The USWA started to organize in Saskatchewan in the 1950s. The membership was mainly located in Regina at IPSCO, Dominion Bridge, Westeel, Westank Willock, and Federal Pioneer Electric. In 1968, a fierce competition occurred amongst Oil, Chemical and Atomic Workers (OCAW), Tunnel and Rock Workers Union, Local 168, United Stone and Allied Product Workers, and USWA to represent the miners at the Duval potash mine near Saskatoon.

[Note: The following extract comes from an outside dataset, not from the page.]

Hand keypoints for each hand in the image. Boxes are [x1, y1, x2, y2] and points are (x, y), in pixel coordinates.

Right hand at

The Steelworkers, spearheaded by Terry Stevens, a steelworker organizer from Winnipeg, were successful in organizing Duval Corp. (PCS Cory Local 7458), Cominco (Agrium Local 7552), Allan Potash (PCS Allan Local 7689), and Central Canada Potash (IMC, Local 7656) between 1968 and 1971. Workers at Potash Company of America (PCS Patience Lake Local 189) became Steelworkers in 1972 when their former union, United Stone and Allied Product Workers Local 189, merged with USWA.

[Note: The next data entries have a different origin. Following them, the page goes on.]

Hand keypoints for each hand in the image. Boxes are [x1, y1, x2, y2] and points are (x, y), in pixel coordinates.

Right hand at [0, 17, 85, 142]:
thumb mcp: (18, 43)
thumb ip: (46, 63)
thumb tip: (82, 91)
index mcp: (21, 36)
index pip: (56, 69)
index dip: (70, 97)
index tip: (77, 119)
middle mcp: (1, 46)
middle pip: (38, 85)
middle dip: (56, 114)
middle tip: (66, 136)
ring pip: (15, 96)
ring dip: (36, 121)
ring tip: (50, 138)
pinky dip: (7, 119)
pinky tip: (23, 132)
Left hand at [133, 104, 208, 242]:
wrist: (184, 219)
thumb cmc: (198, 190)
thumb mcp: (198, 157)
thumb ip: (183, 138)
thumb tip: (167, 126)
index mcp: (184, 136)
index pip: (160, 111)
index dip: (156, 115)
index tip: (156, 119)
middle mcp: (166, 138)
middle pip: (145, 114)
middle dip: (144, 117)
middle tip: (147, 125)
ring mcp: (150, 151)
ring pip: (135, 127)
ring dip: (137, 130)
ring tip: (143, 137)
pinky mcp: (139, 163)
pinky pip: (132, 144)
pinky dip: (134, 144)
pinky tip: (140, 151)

Collective bargaining in the industry was very difficult; lengthy strikes took place at Cominco in 1972, 1979 and 1995, at Duval in 1973 and 1975, and at PCA in 1975. The Steelworkers supported the public ownership of the potash industry and the formation of the Potash Company of Saskatchewan brought in by the Allan Blakeney government. Bargaining at the new publicly owned mines of PCS Cory (Duval) and PCS Allan (Allan Potash Mines) greatly improved union members’ benefits. These included paid sick days, long-term disability, life insurance, pensions, vision and dental coverage for the employees and their family members, as well as a new job evaluation program—known as Co-operative Wage Study (CWS)—an employee and family assistance program, and double time for overtime. Steelworkers were also successful in obtaining these benefits for their members in the non-publicly owned PCS mines.
Steelworkers were the first to organize a branch of the Toronto Dominion Bank; Develcon, a high-tech electronics firm; the office staff of the Saskatoon law firm, Mitchell, Taylor, Romanow and Ching; and the office employees of Saskatchewan Mutual Insurance.
The membership of the union has fluctuated over the years owing to mine and plant closures at Dominion Bridge, Great West Steel, Eldorado Nuclear, Westeel, Westank Willock and Federal Pioneer.
In September 2004, a merger between the International Woodworkers of Canada and USWA created the largest industrial union in western Canada, with a Saskatchewan membership of 4,500. The merged union has members in the manufacturing of steel, pipe, agricultural equipment, wood and allied products, among office and technical employees, as well as in uranium and potash mining and milling.